[Document structure recognition data]
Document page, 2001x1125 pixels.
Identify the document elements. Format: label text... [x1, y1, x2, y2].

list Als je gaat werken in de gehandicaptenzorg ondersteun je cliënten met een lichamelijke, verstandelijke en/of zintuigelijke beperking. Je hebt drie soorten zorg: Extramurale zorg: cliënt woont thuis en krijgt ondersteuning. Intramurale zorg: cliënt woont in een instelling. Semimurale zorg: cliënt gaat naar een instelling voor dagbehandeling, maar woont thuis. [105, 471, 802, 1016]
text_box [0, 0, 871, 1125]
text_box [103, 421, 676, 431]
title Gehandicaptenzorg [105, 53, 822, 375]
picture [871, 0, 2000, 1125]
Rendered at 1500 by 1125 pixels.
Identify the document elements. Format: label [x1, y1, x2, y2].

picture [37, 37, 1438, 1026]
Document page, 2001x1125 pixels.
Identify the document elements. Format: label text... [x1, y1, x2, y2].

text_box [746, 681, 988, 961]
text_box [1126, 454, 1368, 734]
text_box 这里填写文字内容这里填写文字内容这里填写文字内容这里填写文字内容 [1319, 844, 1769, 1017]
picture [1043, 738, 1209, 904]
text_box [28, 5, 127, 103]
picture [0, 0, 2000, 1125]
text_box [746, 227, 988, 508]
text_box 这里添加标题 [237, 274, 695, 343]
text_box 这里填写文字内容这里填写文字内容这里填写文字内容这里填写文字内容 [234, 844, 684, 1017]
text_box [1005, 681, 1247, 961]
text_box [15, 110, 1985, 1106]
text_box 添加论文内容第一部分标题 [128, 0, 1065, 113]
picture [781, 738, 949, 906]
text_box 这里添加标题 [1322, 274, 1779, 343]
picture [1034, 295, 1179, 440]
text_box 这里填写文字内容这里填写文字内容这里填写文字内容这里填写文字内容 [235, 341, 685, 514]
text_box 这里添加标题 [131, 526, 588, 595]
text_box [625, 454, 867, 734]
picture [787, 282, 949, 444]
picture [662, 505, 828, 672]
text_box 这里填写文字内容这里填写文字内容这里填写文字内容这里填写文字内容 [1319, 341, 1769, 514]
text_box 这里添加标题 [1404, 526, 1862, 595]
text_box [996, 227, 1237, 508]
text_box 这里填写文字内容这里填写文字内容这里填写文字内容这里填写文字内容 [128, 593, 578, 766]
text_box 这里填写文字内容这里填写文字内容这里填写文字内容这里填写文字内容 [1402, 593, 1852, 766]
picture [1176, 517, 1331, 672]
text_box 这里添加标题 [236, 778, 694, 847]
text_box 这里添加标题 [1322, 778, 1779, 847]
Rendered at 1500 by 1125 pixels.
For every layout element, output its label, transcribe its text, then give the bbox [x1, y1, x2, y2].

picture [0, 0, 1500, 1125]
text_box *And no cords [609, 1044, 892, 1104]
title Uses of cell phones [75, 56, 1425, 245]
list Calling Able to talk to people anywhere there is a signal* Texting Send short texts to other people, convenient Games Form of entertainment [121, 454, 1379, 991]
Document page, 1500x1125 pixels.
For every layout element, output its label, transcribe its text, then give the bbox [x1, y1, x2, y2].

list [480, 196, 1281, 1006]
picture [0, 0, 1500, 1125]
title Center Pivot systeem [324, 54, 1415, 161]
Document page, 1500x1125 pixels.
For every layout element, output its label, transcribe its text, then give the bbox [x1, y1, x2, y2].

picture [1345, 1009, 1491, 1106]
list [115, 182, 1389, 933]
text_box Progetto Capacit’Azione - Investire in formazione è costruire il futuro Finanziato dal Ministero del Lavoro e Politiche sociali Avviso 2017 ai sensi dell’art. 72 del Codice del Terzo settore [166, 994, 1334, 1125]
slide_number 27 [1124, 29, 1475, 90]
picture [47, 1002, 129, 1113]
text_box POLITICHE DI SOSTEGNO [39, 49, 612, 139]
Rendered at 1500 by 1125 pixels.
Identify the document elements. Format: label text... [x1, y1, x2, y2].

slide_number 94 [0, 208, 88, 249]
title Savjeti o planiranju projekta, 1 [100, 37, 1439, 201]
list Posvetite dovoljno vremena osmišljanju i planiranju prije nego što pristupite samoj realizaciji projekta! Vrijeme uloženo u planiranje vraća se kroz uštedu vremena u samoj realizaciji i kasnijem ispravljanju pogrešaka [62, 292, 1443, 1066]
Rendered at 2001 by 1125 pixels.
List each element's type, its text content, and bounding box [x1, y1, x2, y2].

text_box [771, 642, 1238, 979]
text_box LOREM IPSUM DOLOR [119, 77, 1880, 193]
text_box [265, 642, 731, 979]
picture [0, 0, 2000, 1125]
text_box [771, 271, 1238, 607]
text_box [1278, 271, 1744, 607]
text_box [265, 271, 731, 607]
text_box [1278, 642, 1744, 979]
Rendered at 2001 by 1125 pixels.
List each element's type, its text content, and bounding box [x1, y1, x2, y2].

Assignment -> Retype the records above in full, with no differences.

Your solution ->
Document page, 2001x1125 pixels.
Identify the document elements. Format: label text... [x1, y1, x2, y2].

list Als je gaat werken in de gehandicaptenzorg ondersteun je cliënten met een lichamelijke, verstandelijke en/of zintuigelijke beperking. Je hebt drie soorten zorg: Extramurale zorg: cliënt woont thuis en krijgt ondersteuning. Intramurale zorg: cliënt woont in een instelling. Semimurale zorg: cliënt gaat naar een instelling voor dagbehandeling, maar woont thuis. [105, 471, 802, 1016]
text_box [0, 0, 871, 1125]
text_box [103, 421, 676, 431]
title Gehandicaptenzorg [105, 53, 822, 375]
picture [871, 0, 2000, 1125]
Rendered at 1500 by 1125 pixels.
Identify the document elements. Format: label [x1, y1, x2, y2].

picture [37, 37, 1438, 1026]
Document page, 2001x1125 pixels.
Identify the document elements. Format: label text... [x1, y1, x2, y2].

text_box [746, 681, 988, 961]
text_box [1126, 454, 1368, 734]
text_box 这里填写文字内容这里填写文字内容这里填写文字内容这里填写文字内容 [1319, 844, 1769, 1017]
picture [1043, 738, 1209, 904]
text_box [28, 5, 127, 103]
picture [0, 0, 2000, 1125]
text_box [746, 227, 988, 508]
text_box 这里添加标题 [237, 274, 695, 343]
text_box 这里填写文字内容这里填写文字内容这里填写文字内容这里填写文字内容 [234, 844, 684, 1017]
text_box [1005, 681, 1247, 961]
text_box [15, 110, 1985, 1106]
text_box 添加论文内容第一部分标题 [128, 0, 1065, 113]
picture [781, 738, 949, 906]
text_box 这里添加标题 [1322, 274, 1779, 343]
picture [1034, 295, 1179, 440]
text_box 这里填写文字内容这里填写文字内容这里填写文字内容这里填写文字内容 [235, 341, 685, 514]
text_box 这里添加标题 [131, 526, 588, 595]
text_box [625, 454, 867, 734]
picture [787, 282, 949, 444]
picture [662, 505, 828, 672]
text_box 这里填写文字内容这里填写文字内容这里填写文字内容这里填写文字内容 [1319, 341, 1769, 514]
text_box 这里添加标题 [1404, 526, 1862, 595]
text_box [996, 227, 1237, 508]
text_box 这里填写文字内容这里填写文字内容这里填写文字内容这里填写文字内容 [128, 593, 578, 766]
text_box 这里填写文字内容这里填写文字内容这里填写文字内容这里填写文字内容 [1402, 593, 1852, 766]
picture [1176, 517, 1331, 672]
text_box 这里添加标题 [236, 778, 694, 847]
text_box 这里添加标题 [1322, 778, 1779, 847]
Rendered at 1500 by 1125 pixels.
For every layout element, output its label, transcribe its text, then give the bbox [x1, y1, x2, y2].

picture [0, 0, 1500, 1125]
text_box *And no cords [609, 1044, 892, 1104]
title Uses of cell phones [75, 56, 1425, 245]
list Calling Able to talk to people anywhere there is a signal* Texting Send short texts to other people, convenient Games Form of entertainment [121, 454, 1379, 991]
Document page, 1500x1125 pixels.
For every layout element, output its label, transcribe its text, then give the bbox [x1, y1, x2, y2].

list [480, 196, 1281, 1006]
picture [0, 0, 1500, 1125]
title Center Pivot systeem [324, 54, 1415, 161]
Document page, 1500x1125 pixels.
For every layout element, output its label, transcribe its text, then give the bbox [x1, y1, x2, y2].

picture [1345, 1009, 1491, 1106]
list [115, 182, 1389, 933]
text_box Progetto Capacit’Azione - Investire in formazione è costruire il futuro Finanziato dal Ministero del Lavoro e Politiche sociali Avviso 2017 ai sensi dell’art. 72 del Codice del Terzo settore [166, 994, 1334, 1125]
slide_number 27 [1124, 29, 1475, 90]
picture [47, 1002, 129, 1113]
text_box POLITICHE DI SOSTEGNO [39, 49, 612, 139]
Rendered at 1500 by 1125 pixels.
Identify the document elements. Format: label text... [x1, y1, x2, y2].

slide_number 94 [0, 208, 88, 249]
title Savjeti o planiranju projekta, 1 [100, 37, 1439, 201]
list Posvetite dovoljno vremena osmišljanju i planiranju prije nego što pristupite samoj realizaciji projekta! Vrijeme uloženo u planiranje vraća se kroz uštedu vremena u samoj realizaciji i kasnijem ispravljanju pogrešaka [62, 292, 1443, 1066]
Rendered at 2001 by 1125 pixels.
List each element's type, its text content, and bounding box [x1, y1, x2, y2].

text_box [771, 642, 1238, 979]
text_box LOREM IPSUM DOLOR [119, 77, 1880, 193]
text_box [265, 642, 731, 979]
picture [0, 0, 2000, 1125]
text_box [771, 271, 1238, 607]
text_box [1278, 271, 1744, 607]
text_box [265, 271, 731, 607]
text_box [1278, 642, 1744, 979]
Rendered at 2001 by 1125 pixels.
List each element's type, its text content, and bounding box [x1, y1, x2, y2].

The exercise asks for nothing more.